Vous vous demandez qu’est-ce que l’affûtage en trail ? Quand arrêter de courir avant un trail ? Cet article est pour vous 😉
L’affûtage en trail et en ultra-trail
Quand arrêter de s’entraîner avant une compétition, ou comment s’affûter ?
Dans la préparation avant une compétition de trail ou de running, certaines questions reviennent souvent. Quand arrêter de s’entraîner avec une compétition ? Quand arrêter de courir avec une course ? Comment gérer les derniers jours avant un trail ? Toutes ces questions renvoient à une seule et même thématique, l’affûtage.
Aussi appelé “tapering”, ce terme a longtemps renvoyé au poids, et aux régimes alimentaires qui pouvaient être adoptés avant une compétition, dans le but de réduire son taux de masse grasse. Mais ce n’est pas de cet affûtage-là dont nous allons parler ! Depuis plusieurs années, un autre sens est apparu derrière le terme “affûtage”. Ce sens renvoie à la gestion de l’entraînement, et de la récupération, avant une compétition.
La période d’affûtage en trail
L’affûtage est une pratique couramment utilisée par les athlètes de différents niveaux. Cette période permet d’optimiser les performances avant une compétition. Le Meur et al. (2012) soulignent que si elle est correctement gérée, l’affûtage engendrerait une amélioration des performances de 3 % en moyenne, pouvant aller jusqu’à 6%. Cependant, beaucoup de traileurs et de traileuses n’adoptent pas cette stratégie, ou l’adopte mal. Par exemple, à travers un questionnaire distribué à 25 coureurs de trail, Matos et al. (2020) révèlent que la plupart des athlètes font un affûtage seulement dans le cas d’une préparation pour un trail long. De plus, les modalités de cette période étaient souvent sous-optimales, comme une mauvaise durée (par exemple 1 semaine), ou encore une mauvaise gestion des intensités (p. ex. -20%).
Car l’affûtage ne veut pas dire “arrêter de s’entraîner” ! Au contraire ! Il est synonyme d’adapter son entraînement pour performer au mieux le jour J. Précisément, cette stratégie consiste à réduire progressivement, et dans une certaine mesure, la charge d’entraînement pendant une durée spécifique avant une compétition, pour que le corps récupère. Cette technique permet de maximiser ses performances le jour de la compétition, en ayant éliminé une partie de la fatigue due à l’entraînement, et en ayant optimisé le niveau de forme.

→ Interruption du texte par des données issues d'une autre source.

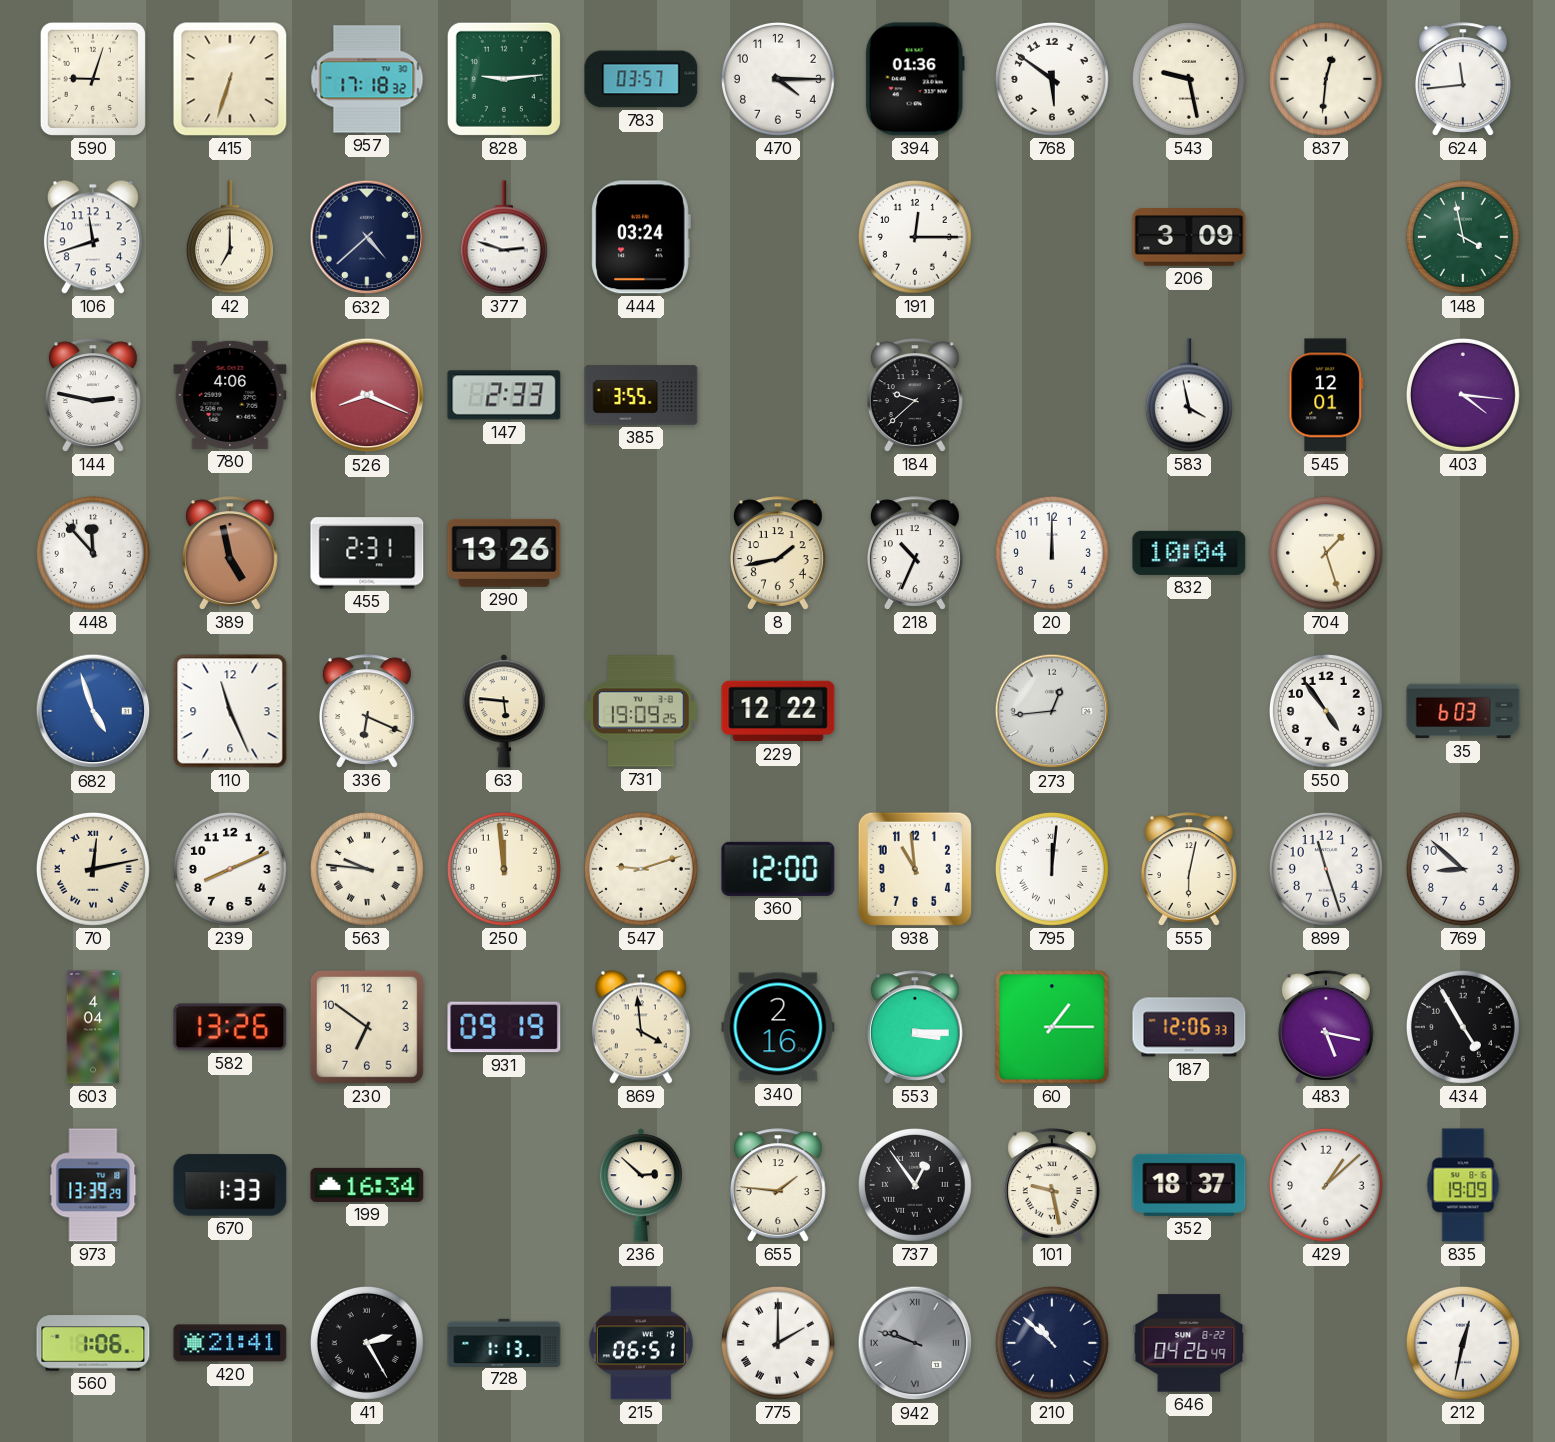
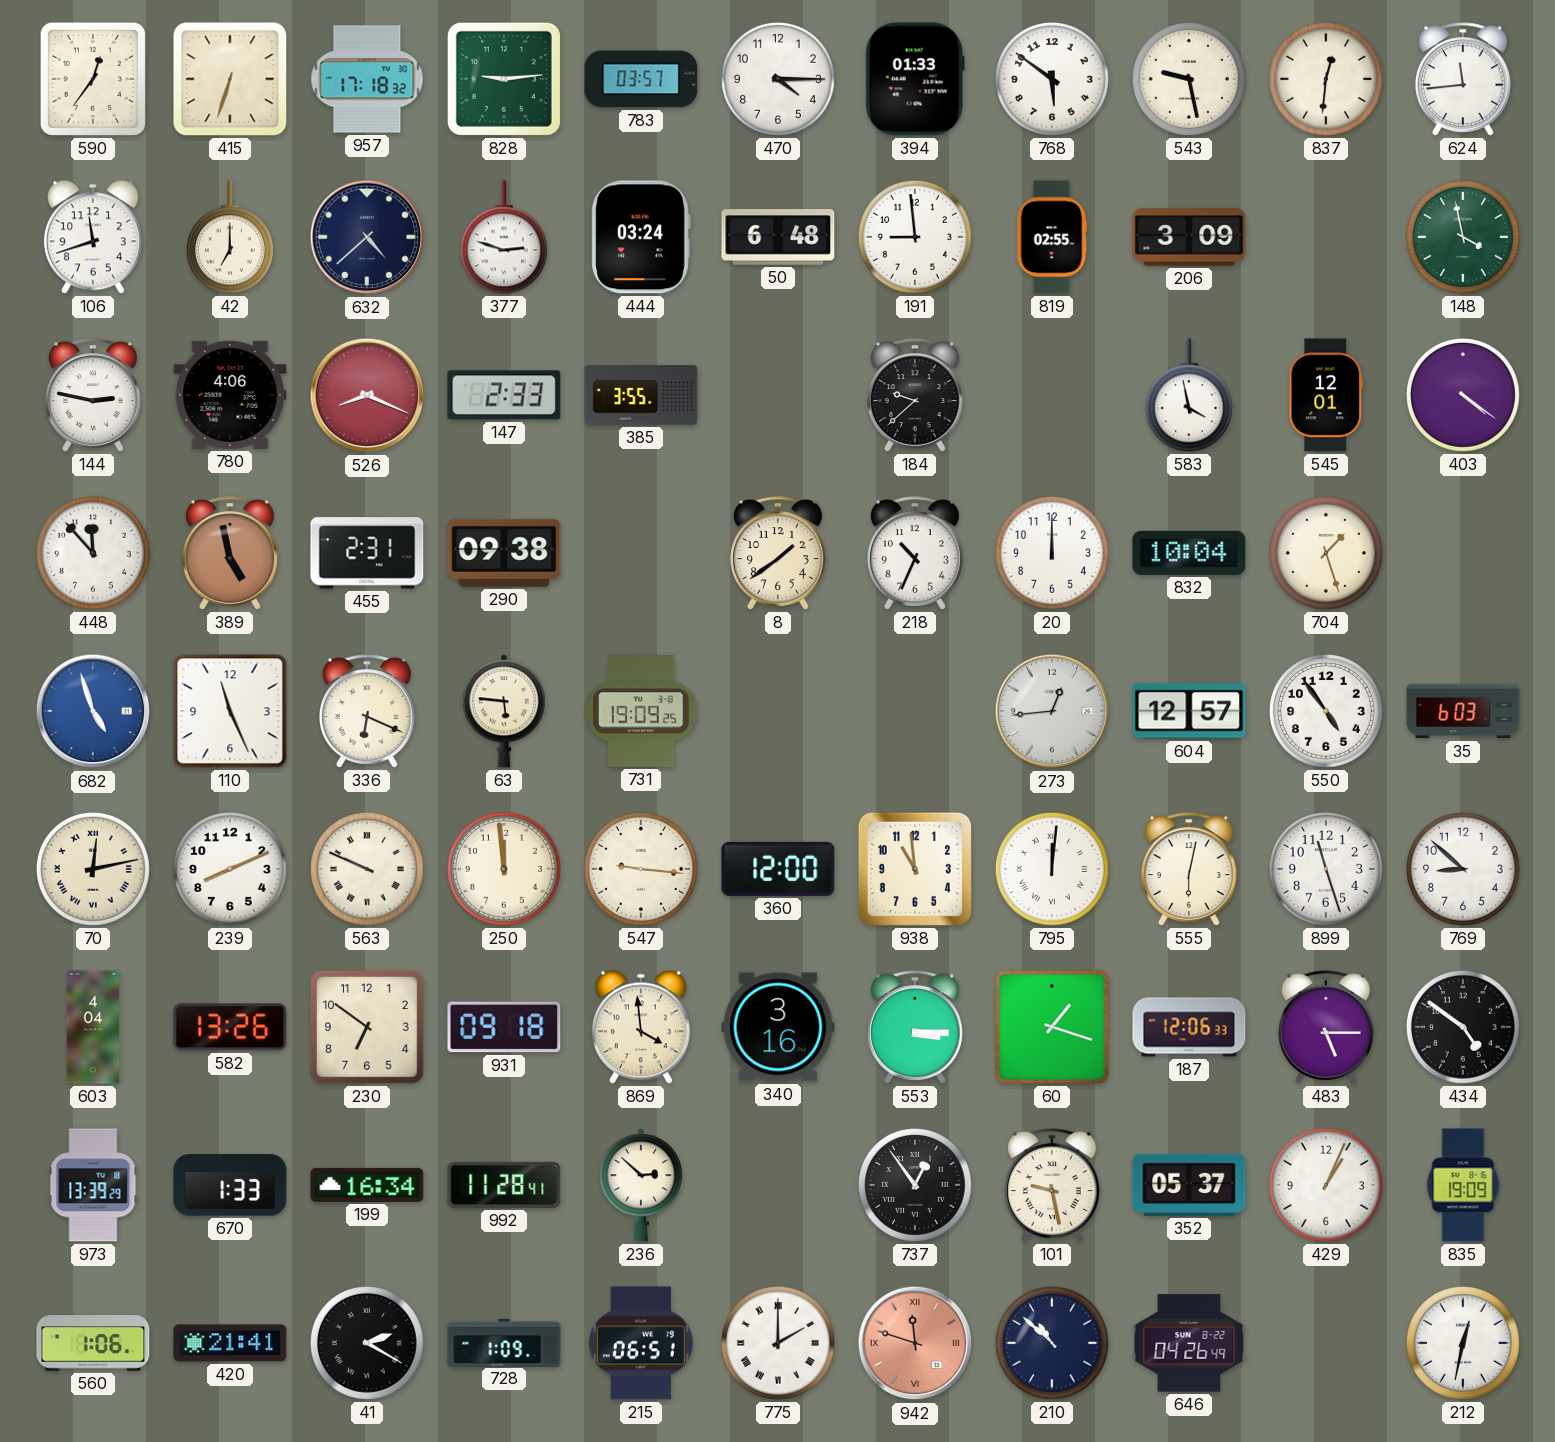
590: 9:03 -> 12:36
394: 01:36 -> 01:33
50: none -> 6:48
191: 12:15 -> 8:59
819: none -> 02:55
403: 4:16 -> 4:21
290: 13:26 -> 09:38
8: 1:43 -> 1:39
229: 12:22 -> none
604: none -> 12:57
563: 9:46 -> 9:49
547: 9:12 -> 9:16
931: 09:19 -> 09:18
340: 2:16 -> 3:16
60: 1:15 -> 1:18
483: 5:17 -> 5:15
434: 4:55 -> 4:51
992: none -> 11:28
655: 1:46 -> none
352: 18:37 -> 05:37
429: 1:08 -> 1:04
41: 2:25 -> 2:20
728: 1:13 -> 1:09
942: 9:48 -> 11:48
942 dial: grey -> salmon
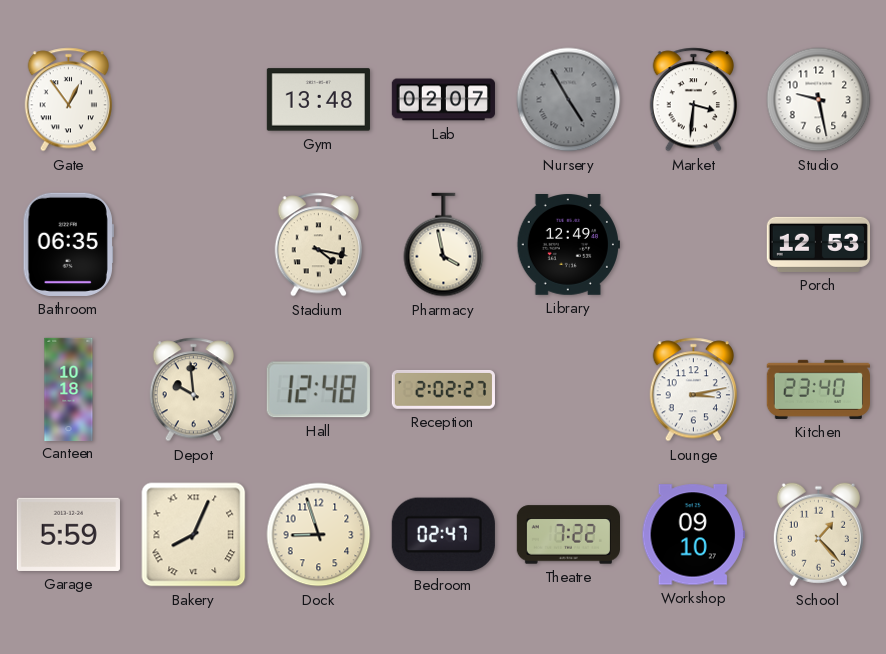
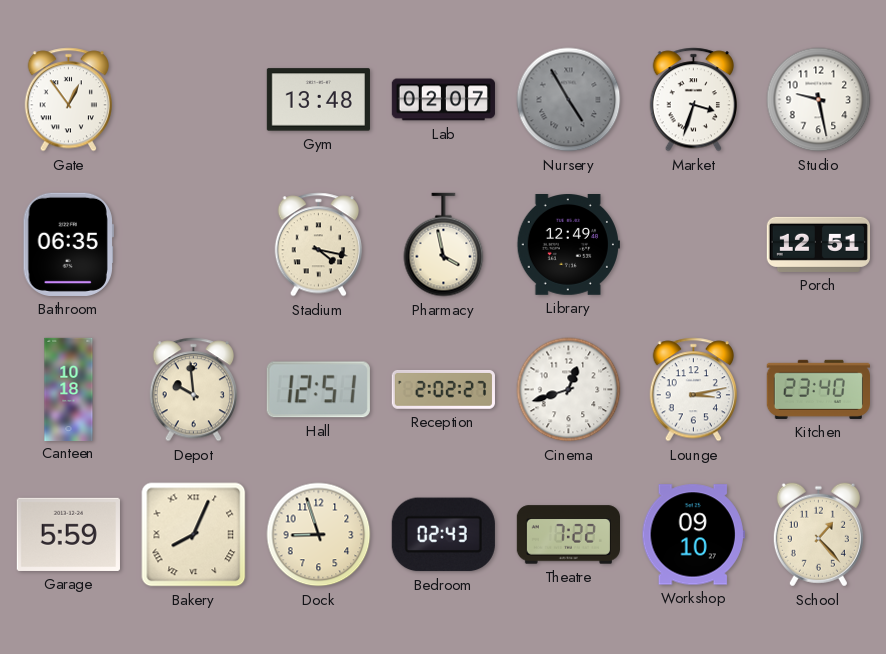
Market: 3:31 -> 3:33
Porch: 12:53 -> 12:51
Hall: 12:48 -> 12:51
Cinema: none -> 12:42
Bedroom: 02:47 -> 02:43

L’affûtage a fait l’objet de nombreuses études scientifiques, qui ont souligné qu’il améliorerait la force, la puissance, l’endurance et la vitesse chez les athlètes. Dans cet article, nous allons discuter de l’importance de l’affûtage pour les coureurs de trail. Nous parleront aussi de comment il peut être mis en œuvre efficacement pour atteindre des performances optimales.
Affûtage en trail vs. autres sports
Il est intéressant de noter dès maintenant que la plupart des études scientifiques sur l’affûtage portent sur des sports d’endurance comme la course à pied sur route, le cyclisme ou encore la natation, mais pas sur le trail. Aussi, nous allons répondre aux questions qui nous intéressent en 2 temps. Dans un premier temps nous allons regarder ce que les études concluent sur l‘affûtage dans les sports d’endurance en général. Dans un second temps, nous croiserons ces recommandations avec ce que les experts du trail proposent, et avec les spécificités de cette pratique.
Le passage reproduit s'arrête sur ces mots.